* [Task objective]: Beneath this instruction is a block of data; output from it exactly the lines that run from the one containing "focal_35mm: 200" through the one containing "focal_mm: 50", inclusive.

* [Records supplied]:
────────────────────────────────────────

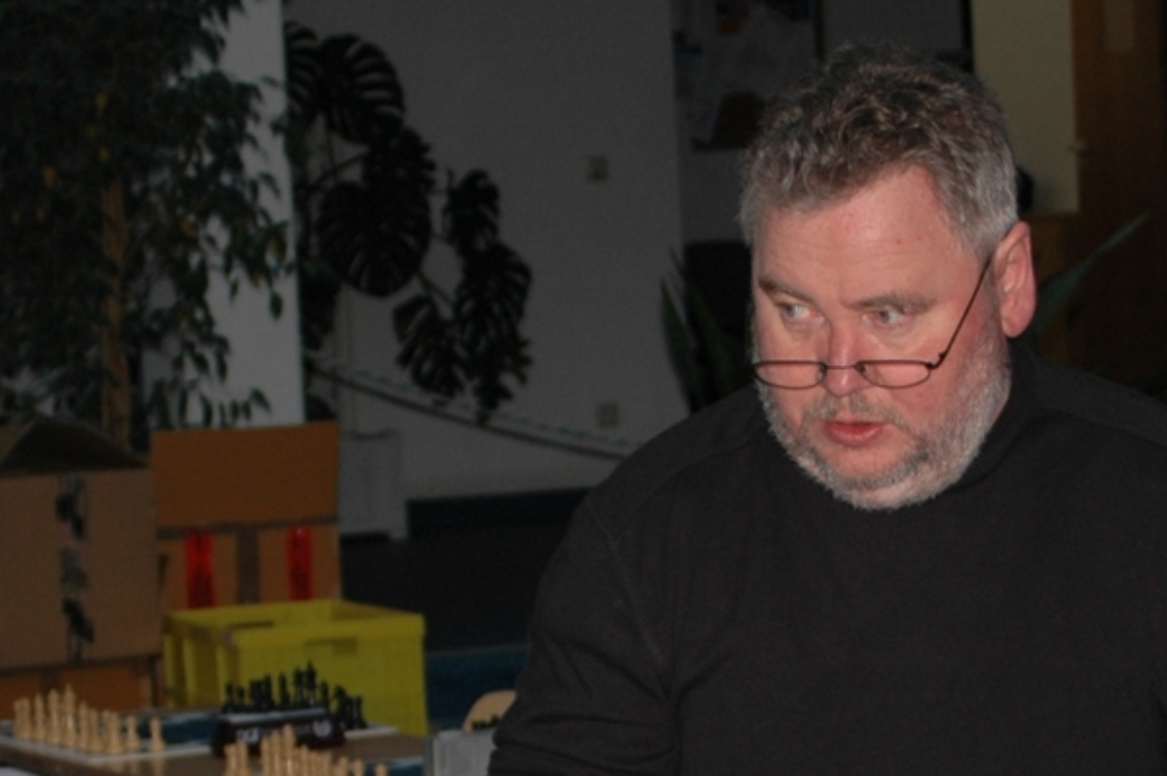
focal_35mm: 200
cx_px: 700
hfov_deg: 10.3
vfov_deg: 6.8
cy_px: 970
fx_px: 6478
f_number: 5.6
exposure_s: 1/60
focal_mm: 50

────────────────────────────────────────

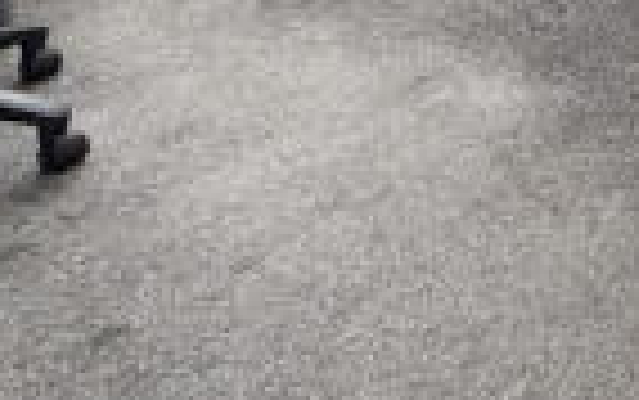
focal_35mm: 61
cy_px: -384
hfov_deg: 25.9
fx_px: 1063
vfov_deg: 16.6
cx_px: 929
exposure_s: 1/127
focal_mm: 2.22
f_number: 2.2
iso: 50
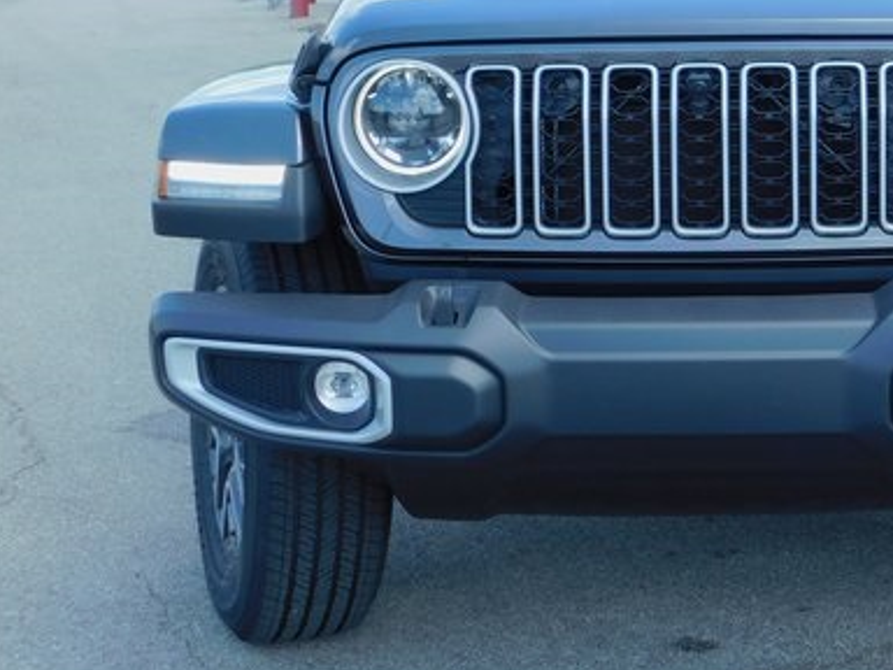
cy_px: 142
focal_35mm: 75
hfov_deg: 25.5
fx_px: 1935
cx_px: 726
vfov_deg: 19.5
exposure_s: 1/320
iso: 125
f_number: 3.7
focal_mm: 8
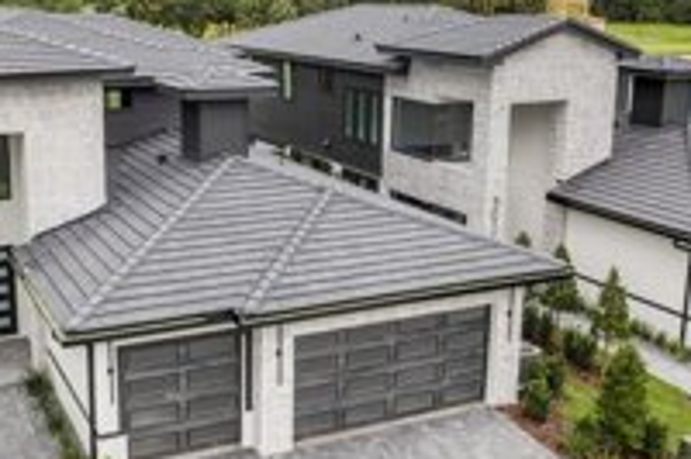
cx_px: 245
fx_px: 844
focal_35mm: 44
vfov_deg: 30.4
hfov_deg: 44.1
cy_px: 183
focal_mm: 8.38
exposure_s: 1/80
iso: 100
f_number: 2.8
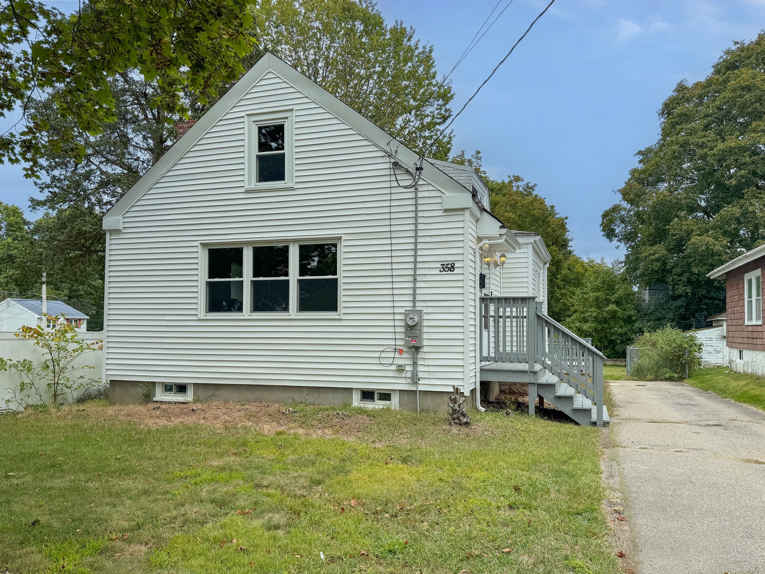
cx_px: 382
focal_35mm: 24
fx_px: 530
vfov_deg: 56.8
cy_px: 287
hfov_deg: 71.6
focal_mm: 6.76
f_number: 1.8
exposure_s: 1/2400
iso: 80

────────────────────────────────────────

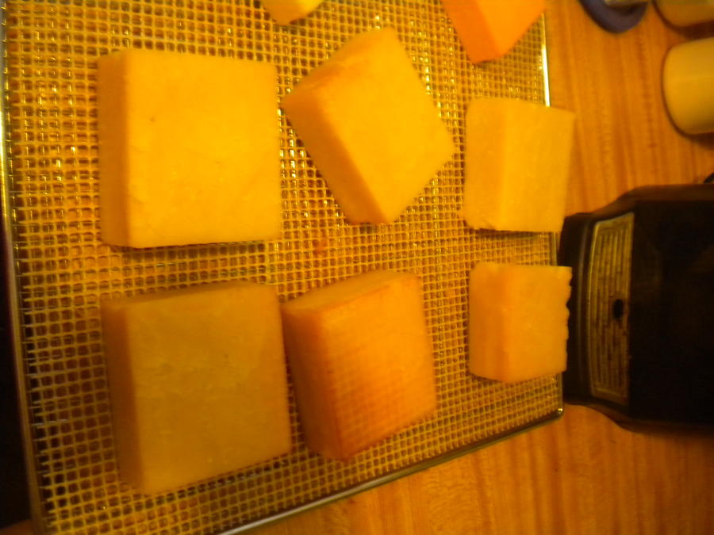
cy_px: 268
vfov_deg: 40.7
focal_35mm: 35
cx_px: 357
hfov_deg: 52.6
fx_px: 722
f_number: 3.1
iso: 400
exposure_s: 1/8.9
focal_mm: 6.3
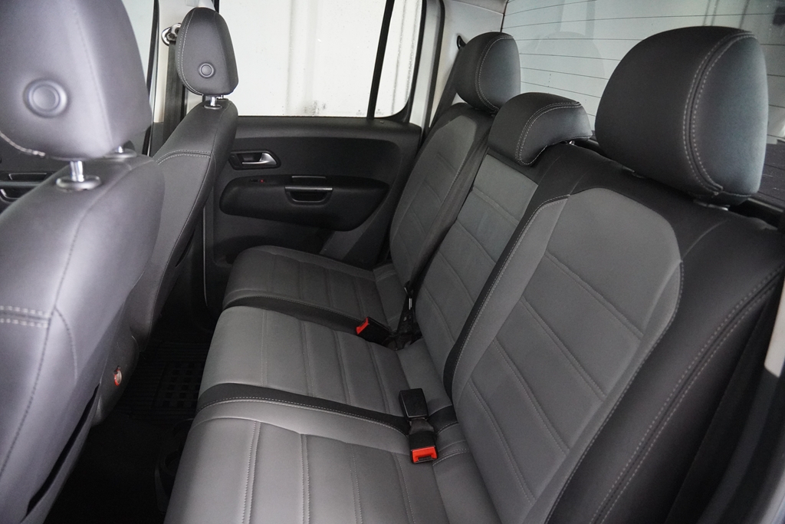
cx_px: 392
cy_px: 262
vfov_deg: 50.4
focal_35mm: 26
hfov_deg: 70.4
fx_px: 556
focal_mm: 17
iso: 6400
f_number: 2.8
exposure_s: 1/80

────────────────────────────────────────

* [Response to the exercise]:
focal_35mm: 200
cx_px: 700
hfov_deg: 10.3
vfov_deg: 6.8
cy_px: 970
fx_px: 6478
f_number: 5.6
exposure_s: 1/60
focal_mm: 50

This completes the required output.